On June 13, 2012, Huahong, a subsidiary of the Company, obtained preliminary approval from Department of Commerce of Shaanxi Province to reduce its investment amount from $10 million to $5 million and its registered capital from $10 million to $2.5 million.

 

The unaudited financial statements included herein were prepared by the Company, pursuant to the rules and regulations of the Securities and Exchange Commission (“SEC”).  The information furnished herein reflects all adjustments (consisting of normal recurring accruals and adjustments) that are, in the opinion of management, necessary to fairly present the operating results for the respective periods.

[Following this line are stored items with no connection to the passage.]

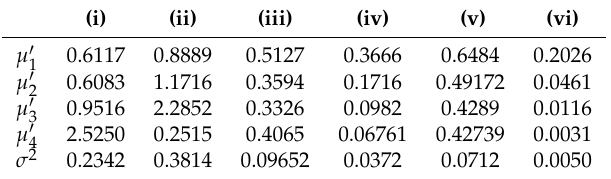
Table 1. Some moments and variance of X for the following parameters values respecting the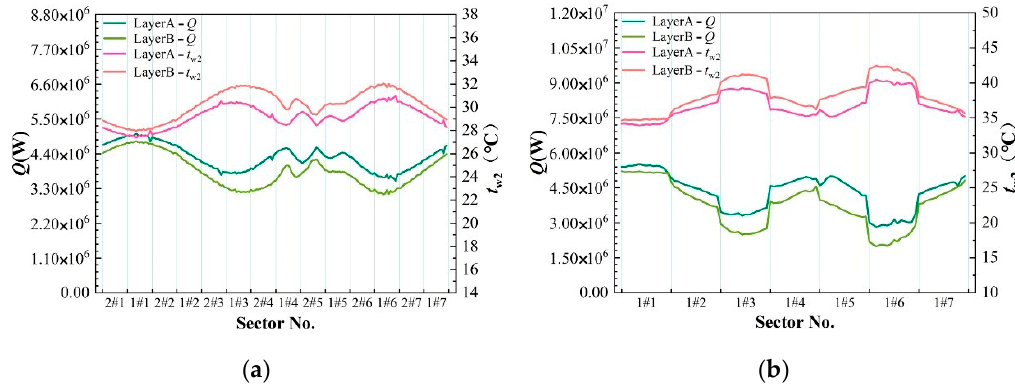
Figure 7. Heat rejections and water outlet temperatures of double-layer cooling deltas under a typical crosswind of 4 m/s. ( a ) In the case of 2 units; ( b ) in the case of 1 unit.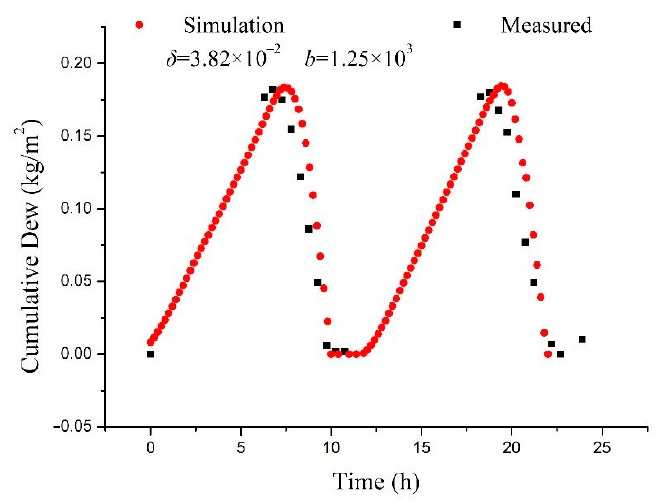
Figure 8. Measured cumulative amount of dew collected in a desert system [18] and simulated curve.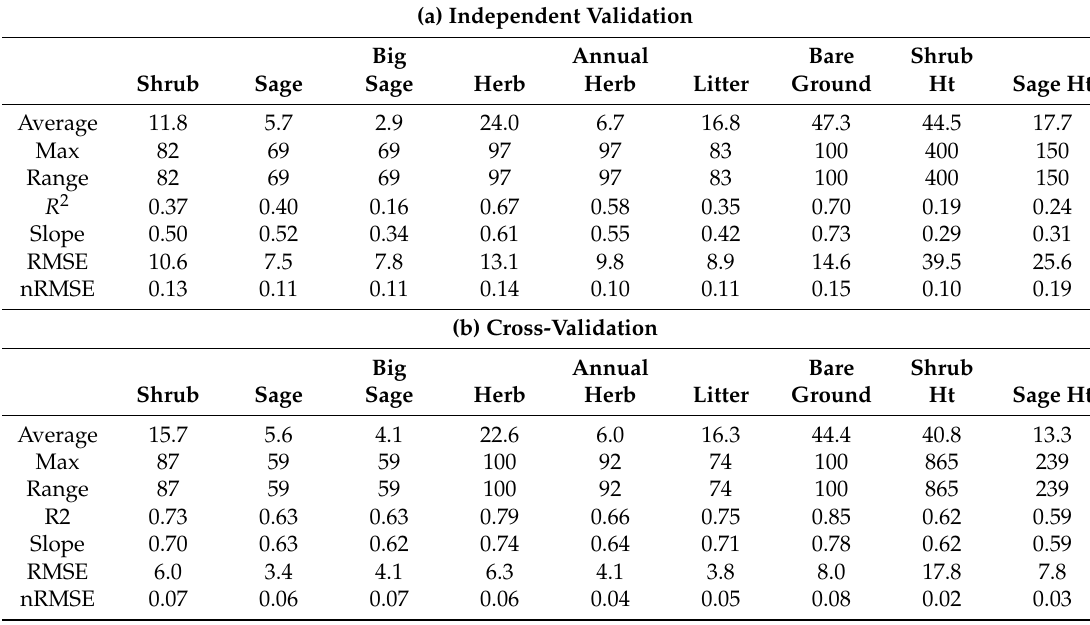
Table 2. Validation results of component predictions compared to ( a ) independent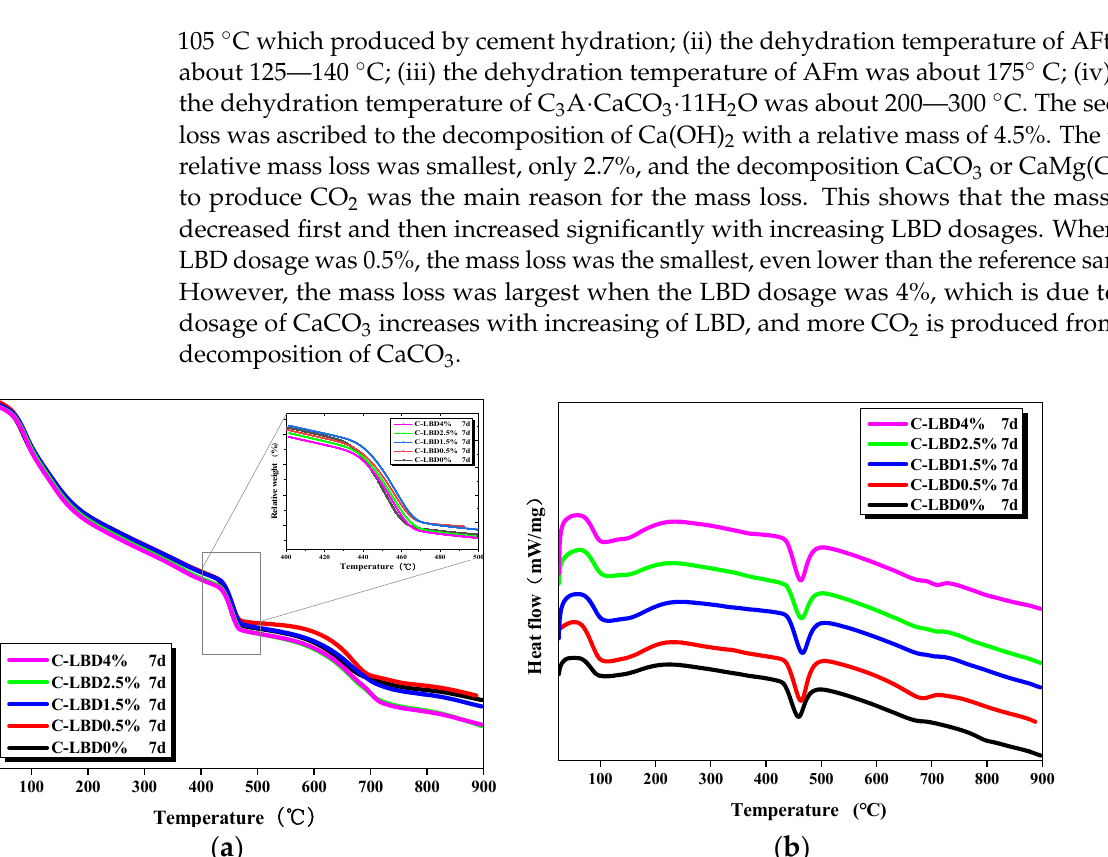
Table 3. Mass losses of the paste at different temperature ranges and corresponding processes Dosages of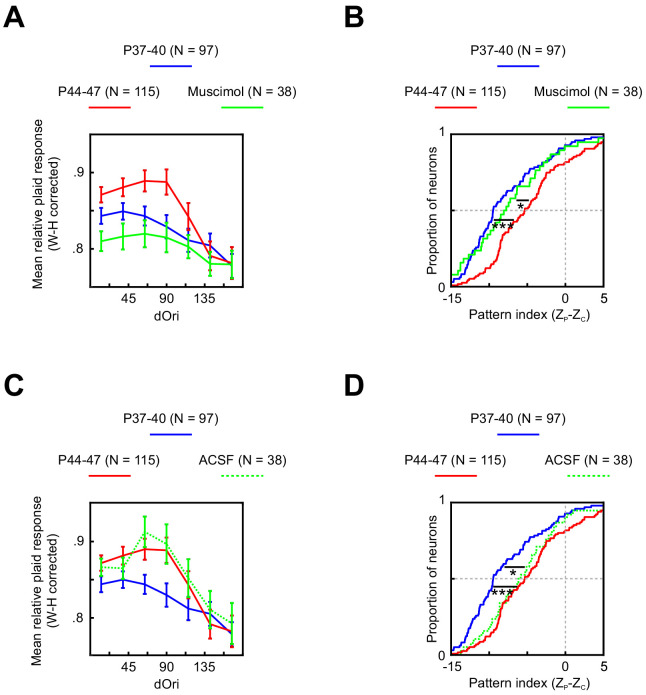
Changes in V1 responses at P44–47 depend on feedback from PSS.(A) Average relative plaid response in V1 at P37–40 (same data as Figure 5B), P44–47 (same data as Figure 5B), and P44–47 with muscimol inactivation of PSS. Error bars indicate ± SEM. Data are shown after a Wilson–Hilferty transformation. For statistical analysis of data across age groups, see Table 1. (B) Cumulative distribution of V1 pattern indices at P37–40 (same data as Figure 5D), P44–47 (same data as Figure 5D), and P44–47 with muscimol inactivation of PSS. For statistical analysis of data across age groups, see Table 1. *p<0.05. ***p<0.001. (C, D) Same plots as (A, B) but after a control injection of ACSF into PSS. Note that the ACSF group included one animal aged P48, making the age range for this group P44–48.Figure 6—source data 1.Neuron-by-neuron metrics for Figure 6.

Certain information and footnote disclosures normally present in annual financial statements prepared in accordance with accounting principles generally accepted in the United States of America (“US GAAP”) were omitted pursuant to such rules and regulations. These financial statements should be read in conjunction with the audited financial statements and footnotes included in the Company’s 2011 audited financial statements included in the Company’s Annual Report on Form 10-K.  The results for the six and three months ended June 30, 2012 are not necessarily indicative of the results expected for the full year ending December 31, 2012.